Question 3 True / False
The fundamental problem of causal inference is primarily a statistical problem — with a large enough sample, we can observe both Y_i(1) and Y_i(0) for the same individual and compute the individual treatment effect directly.
TTrue
FFalse
Answer: False
The fundamental problem is logical, not statistical — no sample size resolves it. Y_i(1) and Y_i(0) are mutually exclusive: a person either receives treatment or they don't at a given point in time. You observe one potential outcome; the other is counterfactual, existing only in a hypothetical world where the treatment assignment was different. This is a missing data problem at the unit level. Statistics helps estimate population averages (ATE, ATT), but individual treatment effects remain permanently unobservable. Increasing sample size gives better estimates of averages — it does not allow you to observe the counterfactual outcome for any individual.
Question 4 True / False
The Average Treatment Effect (ATE) and the Average Treatment Effect on the Treated (ATT) answer different policy questions and can differ substantially in observational studies.
TTrue
FFalse
Answer: True
ATE = E[Y(1) − Y(0)] averages over the entire population; ATT = E[Y(1) − Y(0) | D=1] averages only over those who actually received treatment. If a job training program is effective specifically for the kind of motivated workers who self-select into it, but would be less effective for the broader population, then ATT > ATE. Policy questions determine which estimand is relevant: if you want to know the effect of mandating the program for everyone, you care about ATE; if you want to know whether it's worth continuing for current participants, you care about ATT. IV methods often estimate LATE (Local ATE) — a third estimand covering only the 'complier' subpopulation — which is different still.
Question 5 Short Answer
What is selection bias in the potential outcomes framework, and why does it cause naive comparisons of treated and untreated groups to give misleading estimates of treatment effects?

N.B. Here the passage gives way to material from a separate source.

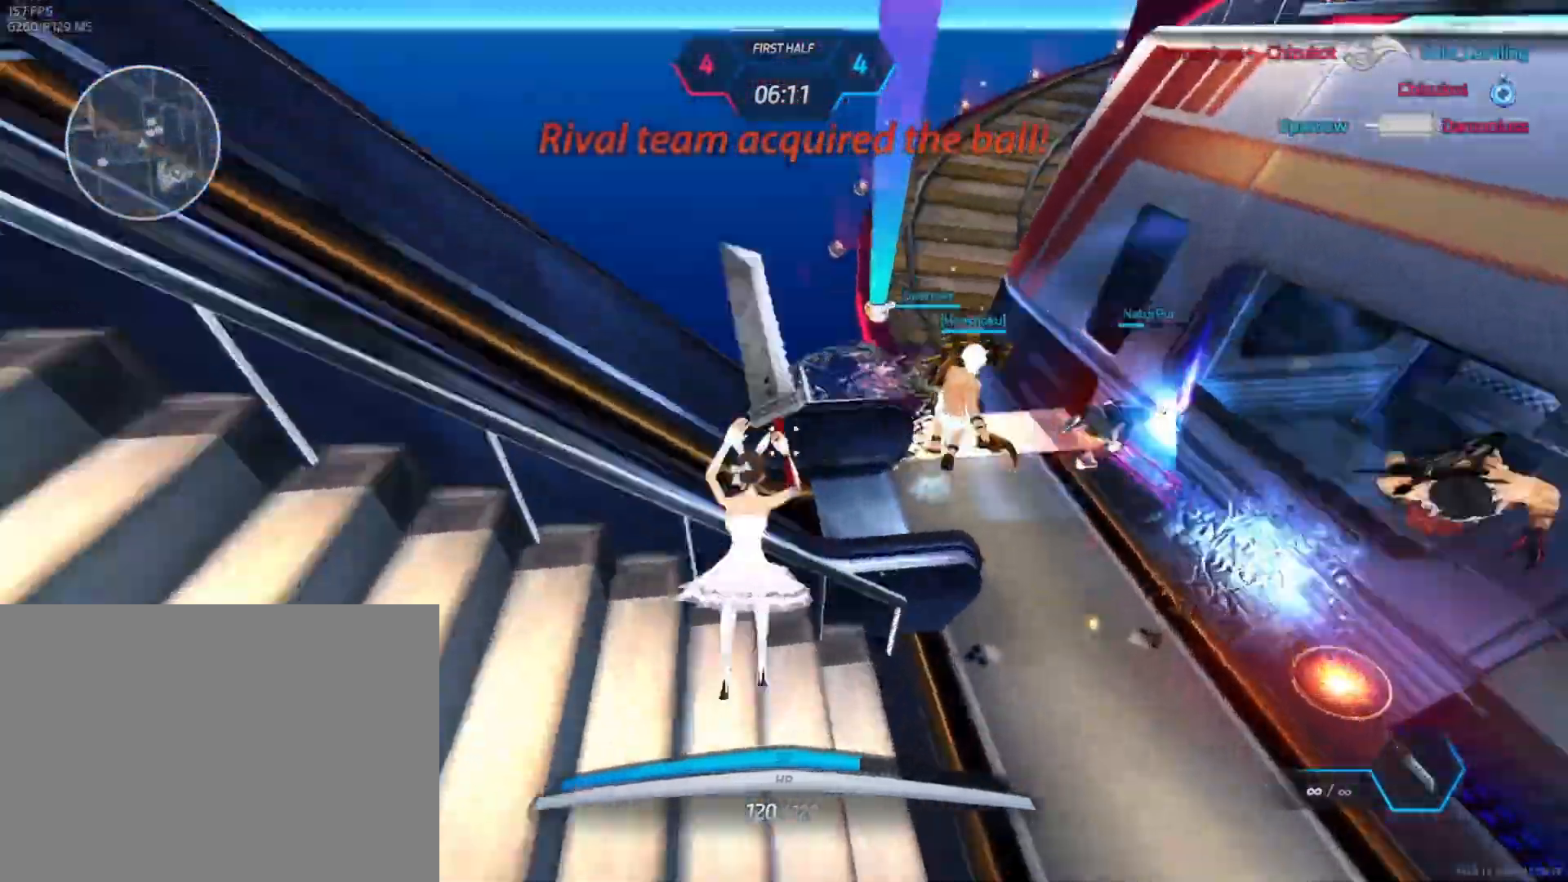
{"keys": ["w"], "mouse": []}
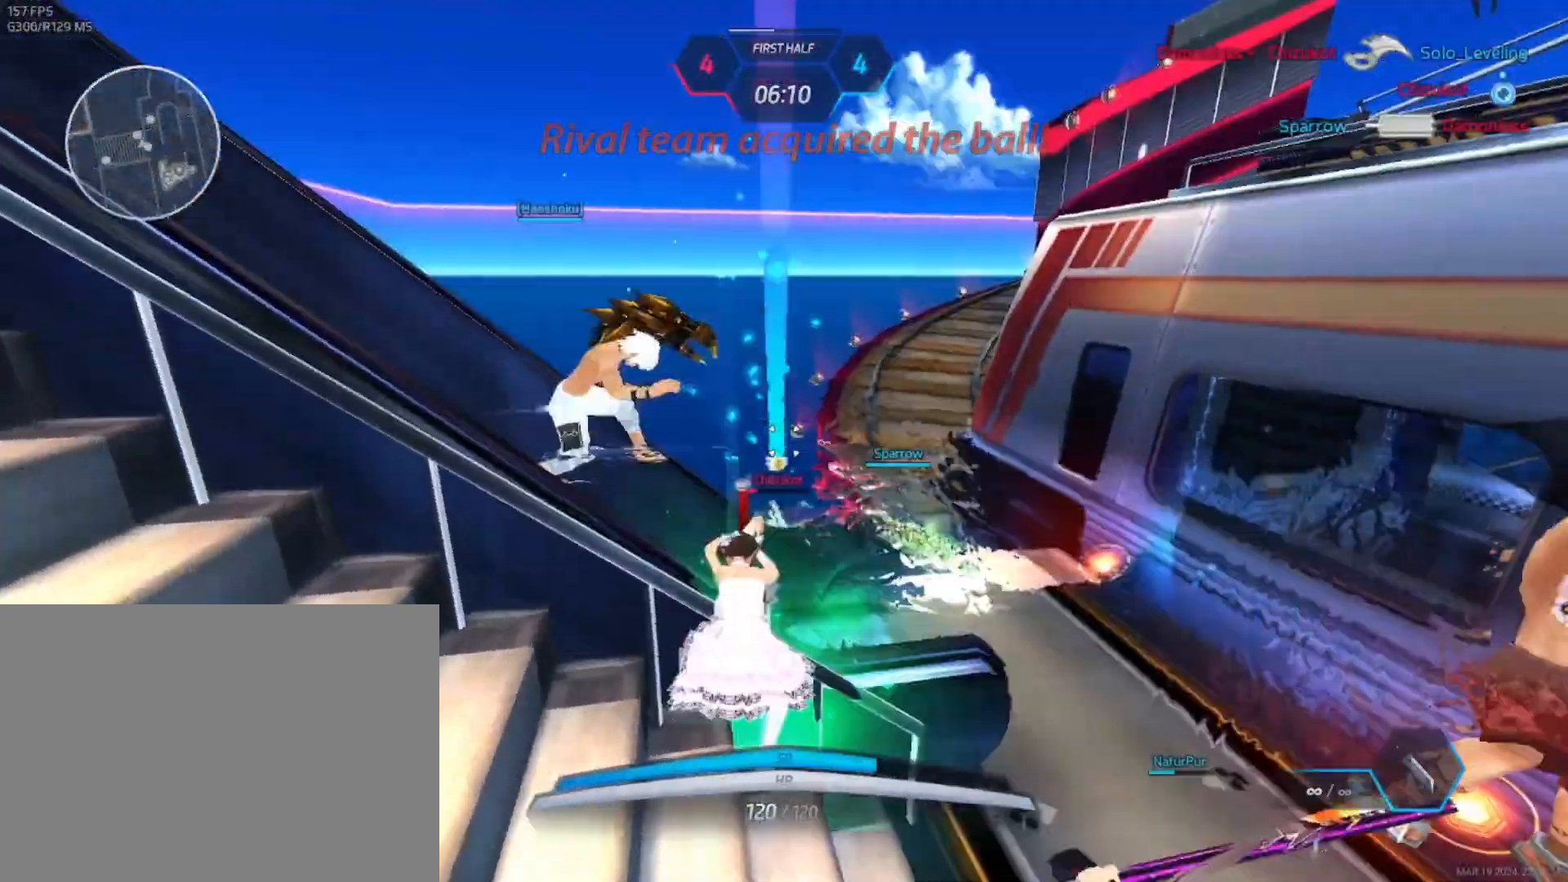
{"keys": ["a"], "mouse": [], "events": [[450, "a", "down"], [483, "w", "up"]]}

Think about your answer, then reveal below.
Model answer: Selection bias is the difference in untreated potential outcomes between those who received treatment and those who did not: E[Y(0)|D=1] − E[Y(0)|D=0]. It measures whether the groups would have differed in outcomes even without the treatment. When treatment is self-selected (not random), people who opt in typically differ systematically from those who don't — in motivation, health, socioeconomic status, or other factors. Naive comparison of treated vs. untreated outcomes conflates the treatment effect with these pre-existing differences, producing biased estimates. Positive selection bias (treated units have higher untreated potential outcomes) causes the observed gap to overstate the true effect.
The potential outcomes decomposition makes this concrete: E[Y|D=1] − E[Y|D=0] = ATT + (E[Y(0)|D=1] − E[Y(0)|D=0]). The second term is selection bias — present whenever treatment assignment is correlated with potential outcomes. Randomization eliminates it by making treatment assignment independent of potential outcomes. Quasi-experimental methods (DiD, RD, IV) achieve the same thing by exploiting variation in treatment that is 'as good as random' for a particular subpopulation. Understanding selection bias is what motivates the entire causal inference toolkit — every method is a different strategy for eliminating this one term from the decomposition.